TRECHO DO TEXTO |
•••••
PLANÍCIES ALUVIAIS
Muitas comunidades se organizaram em torno das planícies aluviais, áreas inundáveis adubadas naturalmente pelas cheias Fabrícia Massoni As áreas predominantemente planas, onde ocorre um forte acúmulo de sedimentos, sempre atraíram as sociedades humanas devido a sua fertilidade. Locus privilegiado de ocupação, esse tipo de terreno plano que se alonga a partir das margens de um rio é denominado planície aluvionar, aluvial ou planície de inundação.
Popularmente conhecidas como várzeas, essas planícies são áreas inundáveis, afetadas pelas cheias anuais e periódicas. Têm
forma alongada e são compostas por sedimentos finos (siltes e argilas) e matéria orgânica em abundância, que ficam em suspensão quando ocorre o extravasamento das águas e depois se depositam, formando camadas laminares de sedimentos.
Normalmente, as planícies aluvionares ocorrem no médio e baixo curso de um rio, onde o relevo, mais arrasado pela erosão, apresenta pequeno gradiente (declividade) topográfico. Nessas regiões a energia do rio diminui, permitindo que os sedimentos carregados em suspensão se depositem no fundo do canal. É um processo de assoreamento natural responsável pela redução da profundidade do rio e que facilita a ocorrência de transbordamentos.
•••••
DADOS DE ENTRADA |
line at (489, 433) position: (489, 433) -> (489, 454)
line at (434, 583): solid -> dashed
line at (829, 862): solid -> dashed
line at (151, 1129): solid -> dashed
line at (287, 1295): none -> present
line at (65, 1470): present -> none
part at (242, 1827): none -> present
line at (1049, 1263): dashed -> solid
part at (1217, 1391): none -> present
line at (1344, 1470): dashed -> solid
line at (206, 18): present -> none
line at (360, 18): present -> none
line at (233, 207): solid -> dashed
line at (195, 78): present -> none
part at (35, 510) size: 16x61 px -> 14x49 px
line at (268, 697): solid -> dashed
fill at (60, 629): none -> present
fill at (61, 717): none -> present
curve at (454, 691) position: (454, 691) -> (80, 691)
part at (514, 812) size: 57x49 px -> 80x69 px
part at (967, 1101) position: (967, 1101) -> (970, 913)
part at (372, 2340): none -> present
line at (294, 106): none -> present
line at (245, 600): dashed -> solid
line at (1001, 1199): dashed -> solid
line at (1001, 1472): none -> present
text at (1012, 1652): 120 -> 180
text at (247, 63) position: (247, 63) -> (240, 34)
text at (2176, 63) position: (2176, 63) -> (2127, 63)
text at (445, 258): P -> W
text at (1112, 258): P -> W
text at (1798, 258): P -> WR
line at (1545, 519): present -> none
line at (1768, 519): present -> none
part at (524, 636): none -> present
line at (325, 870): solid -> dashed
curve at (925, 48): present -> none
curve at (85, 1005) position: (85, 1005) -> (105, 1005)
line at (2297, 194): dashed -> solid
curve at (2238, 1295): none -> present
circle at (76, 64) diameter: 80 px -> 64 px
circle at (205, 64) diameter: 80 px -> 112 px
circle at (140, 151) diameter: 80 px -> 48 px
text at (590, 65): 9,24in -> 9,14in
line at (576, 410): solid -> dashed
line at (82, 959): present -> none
•••••
OBJETIVOS |
1. Liste cada linha da listagem que traz a palavra "circle", respeitando maiúsculas e minúsculas.
2. Escreva a continuação do texto sobre planícies aluviais, começando depois da última frase apresentada.

RESPOSTAS |
1.
circle at (76, 64) diameter: 80 px -> 64 px
circle at (205, 64) diameter: 80 px -> 112 px
circle at (140, 151) diameter: 80 px -> 48 px

2.
A característica mais marcante das planícies aluvionares é o fato de essas áreas serem naturalmente suscetíveis a inundações. Em épocas de cheia, o canal fluvial extravasa e inunda a região da planície. Com o transbordamento, formam-se diques nas margens dos rios e depósitos de várzea que se espalham pela planície.
Quando ocorre uma inundação, além dos sedimentos, aságuas dos rios lançam enorme quantidade de nutrientes em suas planícies aluviais, o que torna o solo muito fértil para o plantio. É um processo de adubação natural do qual os antigos habitantes da planície do rio Nilo já se beneficiavam desde o século 5 a.C. O mesmo acontece em diversas planícies de rios brasileiros, onde é comum a presença de roças ou extensas plantações irrigadas.
As planícies aluvionares são áreas propícias à formação de depósitos de turfa – material orgânico natural, de coloração preta, derivado de restos de vegetais que crescem em áreas constantemente inundadas. Esse composto desperta grande interesse econômico, pois apresenta consagrado uso como fonte alternativa de energia. Além disso, cresce a utilização da turfa na agricultura, como insumo para produção de biofertilizantes.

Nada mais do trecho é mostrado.